• **ACTIVITY**
All lines from the one containing "357 148 2.60" through the end of the data below are to be transcribed exactly. Leave out the rest.

Collected data entries
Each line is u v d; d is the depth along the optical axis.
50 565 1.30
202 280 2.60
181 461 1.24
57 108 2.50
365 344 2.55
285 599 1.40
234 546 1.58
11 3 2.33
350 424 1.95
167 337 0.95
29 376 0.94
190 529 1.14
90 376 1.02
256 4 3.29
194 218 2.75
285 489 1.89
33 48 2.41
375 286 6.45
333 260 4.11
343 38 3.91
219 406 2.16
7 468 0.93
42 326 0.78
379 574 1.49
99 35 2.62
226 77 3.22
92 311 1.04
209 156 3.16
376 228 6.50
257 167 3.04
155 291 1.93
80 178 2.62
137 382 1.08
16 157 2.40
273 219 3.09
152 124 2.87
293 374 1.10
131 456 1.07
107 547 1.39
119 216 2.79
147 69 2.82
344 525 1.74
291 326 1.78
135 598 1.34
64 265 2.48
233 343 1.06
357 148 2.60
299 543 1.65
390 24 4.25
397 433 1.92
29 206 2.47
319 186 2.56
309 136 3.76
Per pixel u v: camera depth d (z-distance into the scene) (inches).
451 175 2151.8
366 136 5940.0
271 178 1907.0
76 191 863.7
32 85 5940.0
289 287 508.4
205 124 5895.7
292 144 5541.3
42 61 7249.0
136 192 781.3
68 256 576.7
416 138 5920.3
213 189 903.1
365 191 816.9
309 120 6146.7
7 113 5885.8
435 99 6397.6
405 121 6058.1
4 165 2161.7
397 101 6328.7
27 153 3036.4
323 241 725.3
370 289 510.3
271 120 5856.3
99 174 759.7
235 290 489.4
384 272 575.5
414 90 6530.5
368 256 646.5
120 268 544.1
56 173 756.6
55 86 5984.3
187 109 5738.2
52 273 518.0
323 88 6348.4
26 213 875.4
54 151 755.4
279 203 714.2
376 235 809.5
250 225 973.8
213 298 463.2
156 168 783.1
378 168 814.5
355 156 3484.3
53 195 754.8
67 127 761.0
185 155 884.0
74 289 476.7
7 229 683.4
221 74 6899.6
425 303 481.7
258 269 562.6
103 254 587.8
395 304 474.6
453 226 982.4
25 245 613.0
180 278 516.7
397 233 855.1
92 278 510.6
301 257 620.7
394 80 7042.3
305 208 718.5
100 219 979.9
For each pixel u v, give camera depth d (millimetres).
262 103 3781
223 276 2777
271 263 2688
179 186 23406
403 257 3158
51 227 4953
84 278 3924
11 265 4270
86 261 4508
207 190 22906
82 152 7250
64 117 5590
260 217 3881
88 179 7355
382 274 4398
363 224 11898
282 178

• **COMPLETED TASK**
357 148 2.60
299 543 1.65
390 24 4.25
397 433 1.92
29 206 2.47
319 186 2.56
309 136 3.76
Per pixel u v: camera depth d (z-distance into the scene) (inches).
451 175 2151.8
366 136 5940.0
271 178 1907.0
76 191 863.7
32 85 5940.0
289 287 508.4
205 124 5895.7
292 144 5541.3
42 61 7249.0
136 192 781.3
68 256 576.7
416 138 5920.3
213 189 903.1
365 191 816.9
309 120 6146.7
7 113 5885.8
435 99 6397.6
405 121 6058.1
4 165 2161.7
397 101 6328.7
27 153 3036.4
323 241 725.3
370 289 510.3
271 120 5856.3
99 174 759.7
235 290 489.4
384 272 575.5
414 90 6530.5
368 256 646.5
120 268 544.1
56 173 756.6
55 86 5984.3
187 109 5738.2
52 273 518.0
323 88 6348.4
26 213 875.4
54 151 755.4
279 203 714.2
376 235 809.5
250 225 973.8
213 298 463.2
156 168 783.1
378 168 814.5
355 156 3484.3
53 195 754.8
67 127 761.0
185 155 884.0
74 289 476.7
7 229 683.4
221 74 6899.6
425 303 481.7
258 269 562.6
103 254 587.8
395 304 474.6
453 226 982.4
25 245 613.0
180 278 516.7
397 233 855.1
92 278 510.6
301 257 620.7
394 80 7042.3
305 208 718.5
100 219 979.9
For each pixel u v, give camera depth d (millimetres).
262 103 3781
223 276 2777
271 263 2688
179 186 23406
403 257 3158
51 227 4953
84 278 3924
11 265 4270
86 261 4508
207 190 22906
82 152 7250
64 117 5590
260 217 3881
88 179 7355
382 274 4398
363 224 11898
282 178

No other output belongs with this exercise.